Aim of the exercise. Copy every record exactly.

*** Supplied material ***

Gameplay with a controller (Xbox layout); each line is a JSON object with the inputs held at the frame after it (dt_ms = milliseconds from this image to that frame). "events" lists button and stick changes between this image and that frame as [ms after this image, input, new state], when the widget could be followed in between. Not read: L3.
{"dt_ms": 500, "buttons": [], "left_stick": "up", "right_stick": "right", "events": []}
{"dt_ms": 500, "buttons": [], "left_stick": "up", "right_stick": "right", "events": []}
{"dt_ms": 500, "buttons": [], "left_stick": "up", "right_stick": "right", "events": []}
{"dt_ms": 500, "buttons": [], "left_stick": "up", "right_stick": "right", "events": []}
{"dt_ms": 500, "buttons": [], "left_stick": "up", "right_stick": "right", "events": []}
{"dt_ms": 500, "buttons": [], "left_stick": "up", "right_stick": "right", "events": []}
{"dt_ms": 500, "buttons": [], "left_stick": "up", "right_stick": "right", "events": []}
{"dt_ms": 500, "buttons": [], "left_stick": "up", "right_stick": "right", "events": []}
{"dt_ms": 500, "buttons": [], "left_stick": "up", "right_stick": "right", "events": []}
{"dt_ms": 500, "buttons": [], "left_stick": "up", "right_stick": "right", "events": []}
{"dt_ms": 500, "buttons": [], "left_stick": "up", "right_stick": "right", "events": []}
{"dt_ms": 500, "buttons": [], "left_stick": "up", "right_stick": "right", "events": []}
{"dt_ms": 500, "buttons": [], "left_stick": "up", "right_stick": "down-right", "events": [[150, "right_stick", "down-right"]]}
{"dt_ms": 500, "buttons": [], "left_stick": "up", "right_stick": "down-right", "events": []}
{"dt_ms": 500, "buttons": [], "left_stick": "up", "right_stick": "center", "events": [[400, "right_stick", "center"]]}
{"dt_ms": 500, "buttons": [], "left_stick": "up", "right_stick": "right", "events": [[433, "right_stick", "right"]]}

*** End of Supplied material ***

Answer box.
Gameplay with a controller (Xbox layout); each line is a JSON object with the inputs held at the frame after it (dt_ms = milliseconds from this image to that frame). "events" lists button and stick changes between this image and that frame as [ms after this image, input, new state], when the widget could be followed in between. Not read: L3.
{"dt_ms": 500, "buttons": [], "left_stick": "up", "right_stick": "right", "events": []}
{"dt_ms": 500, "buttons": [], "left_stick": "up", "right_stick": "right", "events": []}
{"dt_ms": 500, "buttons": [], "left_stick": "up", "right_stick": "right", "events": []}
{"dt_ms": 500, "buttons": [], "left_stick": "up", "right_stick": "right", "events": []}
{"dt_ms": 500, "buttons": [], "left_stick": "up", "right_stick": "right", "events": []}
{"dt_ms": 500, "buttons": [], "left_stick": "up", "right_stick": "right", "events": []}
{"dt_ms": 500, "buttons": [], "left_stick": "up", "right_stick": "right", "events": []}
{"dt_ms": 500, "buttons": [], "left_stick": "up", "right_stick": "right", "events": []}
{"dt_ms": 500, "buttons": [], "left_stick": "up", "right_stick": "right", "events": []}
{"dt_ms": 500, "buttons": [], "left_stick": "up", "right_stick": "right", "events": []}
{"dt_ms": 500, "buttons": [], "left_stick": "up", "right_stick": "right", "events": []}
{"dt_ms": 500, "buttons": [], "left_stick": "up", "right_stick": "right", "events": []}
{"dt_ms": 500, "buttons": [], "left_stick": "up", "right_stick": "down-right", "events": [[150, "right_stick", "down-right"]]}
{"dt_ms": 500, "buttons": [], "left_stick": "up", "right_stick": "down-right", "events": []}
{"dt_ms": 500, "buttons": [], "left_stick": "up", "right_stick": "center", "events": [[400, "right_stick", "center"]]}
{"dt_ms": 500, "buttons": [], "left_stick": "up", "right_stick": "right", "events": [[433, "right_stick", "right"]]}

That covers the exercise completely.